* [REQUEST]: Each line of the data has to be retyped exactly as it is.
BEGIN
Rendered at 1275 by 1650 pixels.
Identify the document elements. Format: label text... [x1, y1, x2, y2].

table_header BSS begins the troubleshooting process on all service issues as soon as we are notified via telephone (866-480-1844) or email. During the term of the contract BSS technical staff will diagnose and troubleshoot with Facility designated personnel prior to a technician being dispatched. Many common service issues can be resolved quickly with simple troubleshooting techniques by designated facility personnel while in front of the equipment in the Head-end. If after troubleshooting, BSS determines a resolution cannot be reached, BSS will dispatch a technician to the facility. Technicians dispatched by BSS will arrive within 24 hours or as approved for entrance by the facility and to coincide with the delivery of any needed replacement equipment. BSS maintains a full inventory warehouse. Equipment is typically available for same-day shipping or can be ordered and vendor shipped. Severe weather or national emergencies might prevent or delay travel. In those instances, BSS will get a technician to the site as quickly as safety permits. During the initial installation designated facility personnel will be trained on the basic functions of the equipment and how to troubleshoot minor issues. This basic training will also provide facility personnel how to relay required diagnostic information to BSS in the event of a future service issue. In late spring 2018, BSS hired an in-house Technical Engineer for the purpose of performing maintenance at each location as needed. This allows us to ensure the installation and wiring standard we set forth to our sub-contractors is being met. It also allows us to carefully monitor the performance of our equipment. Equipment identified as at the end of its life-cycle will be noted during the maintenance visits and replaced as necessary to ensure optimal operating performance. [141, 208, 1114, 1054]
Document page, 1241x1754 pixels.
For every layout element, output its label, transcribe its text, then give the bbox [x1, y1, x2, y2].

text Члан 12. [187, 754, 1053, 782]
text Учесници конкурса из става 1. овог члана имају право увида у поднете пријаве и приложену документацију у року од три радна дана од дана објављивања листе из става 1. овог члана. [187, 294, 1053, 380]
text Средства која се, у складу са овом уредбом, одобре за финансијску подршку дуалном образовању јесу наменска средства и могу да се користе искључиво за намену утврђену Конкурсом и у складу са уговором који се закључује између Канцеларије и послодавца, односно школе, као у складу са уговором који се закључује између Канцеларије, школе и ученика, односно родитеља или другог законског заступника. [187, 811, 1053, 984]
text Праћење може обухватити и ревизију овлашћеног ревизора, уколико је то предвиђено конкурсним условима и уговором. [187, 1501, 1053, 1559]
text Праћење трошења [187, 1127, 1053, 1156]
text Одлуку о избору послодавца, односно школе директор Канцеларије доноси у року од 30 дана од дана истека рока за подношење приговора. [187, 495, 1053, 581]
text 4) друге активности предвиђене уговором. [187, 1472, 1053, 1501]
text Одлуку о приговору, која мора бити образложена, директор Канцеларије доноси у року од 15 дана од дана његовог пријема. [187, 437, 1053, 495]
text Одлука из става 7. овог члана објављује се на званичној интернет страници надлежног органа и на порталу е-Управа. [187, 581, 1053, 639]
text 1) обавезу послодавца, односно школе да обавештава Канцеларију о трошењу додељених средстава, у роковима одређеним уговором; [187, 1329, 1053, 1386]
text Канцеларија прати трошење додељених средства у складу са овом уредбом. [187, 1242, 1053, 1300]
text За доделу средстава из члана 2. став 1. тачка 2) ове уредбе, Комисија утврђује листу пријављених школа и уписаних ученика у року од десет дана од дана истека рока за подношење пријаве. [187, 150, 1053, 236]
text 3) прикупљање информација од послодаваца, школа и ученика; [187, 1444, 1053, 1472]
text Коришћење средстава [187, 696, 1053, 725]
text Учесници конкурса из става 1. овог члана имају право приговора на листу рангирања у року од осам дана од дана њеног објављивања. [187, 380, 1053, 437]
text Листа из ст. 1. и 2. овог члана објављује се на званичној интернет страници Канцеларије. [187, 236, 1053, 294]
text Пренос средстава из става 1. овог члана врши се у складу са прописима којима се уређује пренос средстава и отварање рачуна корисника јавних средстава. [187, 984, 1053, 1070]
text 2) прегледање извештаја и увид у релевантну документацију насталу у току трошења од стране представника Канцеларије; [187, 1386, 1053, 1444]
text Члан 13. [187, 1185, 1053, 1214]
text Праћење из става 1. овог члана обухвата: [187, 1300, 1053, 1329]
END
* [RESULT OF THIS EXERCISE]:
Rendered at 1275 by 1650 pixels.
Identify the document elements. Format: label text... [x1, y1, x2, y2].

table_header BSS begins the troubleshooting process on all service issues as soon as we are notified via telephone (866-480-1844) or email. During the term of the contract BSS technical staff will diagnose and troubleshoot with Facility designated personnel prior to a technician being dispatched. Many common service issues can be resolved quickly with simple troubleshooting techniques by designated facility personnel while in front of the equipment in the Head-end. If after troubleshooting, BSS determines a resolution cannot be reached, BSS will dispatch a technician to the facility. Technicians dispatched by BSS will arrive within 24 hours or as approved for entrance by the facility and to coincide with the delivery of any needed replacement equipment. BSS maintains a full inventory warehouse. Equipment is typically available for same-day shipping or can be ordered and vendor shipped. Severe weather or national emergencies might prevent or delay travel. In those instances, BSS will get a technician to the site as quickly as safety permits. During the initial installation designated facility personnel will be trained on the basic functions of the equipment and how to troubleshoot minor issues. This basic training will also provide facility personnel how to relay required diagnostic information to BSS in the event of a future service issue. In late spring 2018, BSS hired an in-house Technical Engineer for the purpose of performing maintenance at each location as needed. This allows us to ensure the installation and wiring standard we set forth to our sub-contractors is being met. It also allows us to carefully monitor the performance of our equipment. Equipment identified as at the end of its life-cycle will be noted during the maintenance visits and replaced as necessary to ensure optimal operating performance. [141, 208, 1114, 1054]
Document page, 1241x1754 pixels.
For every layout element, output its label, transcribe its text, then give the bbox [x1, y1, x2, y2].

text Члан 12. [187, 754, 1053, 782]
text Учесници конкурса из става 1. овог члана имају право увида у поднете пријаве и приложену документацију у року од три радна дана од дана објављивања листе из става 1. овог члана. [187, 294, 1053, 380]
text Средства која се, у складу са овом уредбом, одобре за финансијску подршку дуалном образовању јесу наменска средства и могу да се користе искључиво за намену утврђену Конкурсом и у складу са уговором који се закључује између Канцеларије и послодавца, односно школе, као у складу са уговором који се закључује између Канцеларије, школе и ученика, односно родитеља или другог законског заступника. [187, 811, 1053, 984]
text Праћење може обухватити и ревизију овлашћеног ревизора, уколико је то предвиђено конкурсним условима и уговором. [187, 1501, 1053, 1559]
text Праћење трошења [187, 1127, 1053, 1156]
text Одлуку о избору послодавца, односно школе директор Канцеларије доноси у року од 30 дана од дана истека рока за подношење приговора. [187, 495, 1053, 581]
text 4) друге активности предвиђене уговором. [187, 1472, 1053, 1501]
text Одлуку о приговору, која мора бити образложена, директор Канцеларије доноси у року од 15 дана од дана његовог пријема. [187, 437, 1053, 495]
text Одлука из става 7. овог члана објављује се на званичној интернет страници надлежног органа и на порталу е-Управа. [187, 581, 1053, 639]
text 1) обавезу послодавца, односно школе да обавештава Канцеларију о трошењу додељених средстава, у роковима одређеним уговором; [187, 1329, 1053, 1386]
text Канцеларија прати трошење додељених средства у складу са овом уредбом. [187, 1242, 1053, 1300]
text За доделу средстава из члана 2. став 1. тачка 2) ове уредбе, Комисија утврђује листу пријављених школа и уписаних ученика у року од десет дана од дана истека рока за подношење пријаве. [187, 150, 1053, 236]
text 3) прикупљање информација од послодаваца, школа и ученика; [187, 1444, 1053, 1472]
text Коришћење средстава [187, 696, 1053, 725]
text Учесници конкурса из става 1. овог члана имају право приговора на листу рангирања у року од осам дана од дана њеног објављивања. [187, 380, 1053, 437]
text Листа из ст. 1. и 2. овог члана објављује се на званичној интернет страници Канцеларије. [187, 236, 1053, 294]
text Пренос средстава из става 1. овог члана врши се у складу са прописима којима се уређује пренос средстава и отварање рачуна корисника јавних средстава. [187, 984, 1053, 1070]
text 2) прегледање извештаја и увид у релевантну документацију насталу у току трошења од стране представника Канцеларије; [187, 1386, 1053, 1444]
text Члан 13. [187, 1185, 1053, 1214]
text Праћење из става 1. овог члана обухвата: [187, 1300, 1053, 1329]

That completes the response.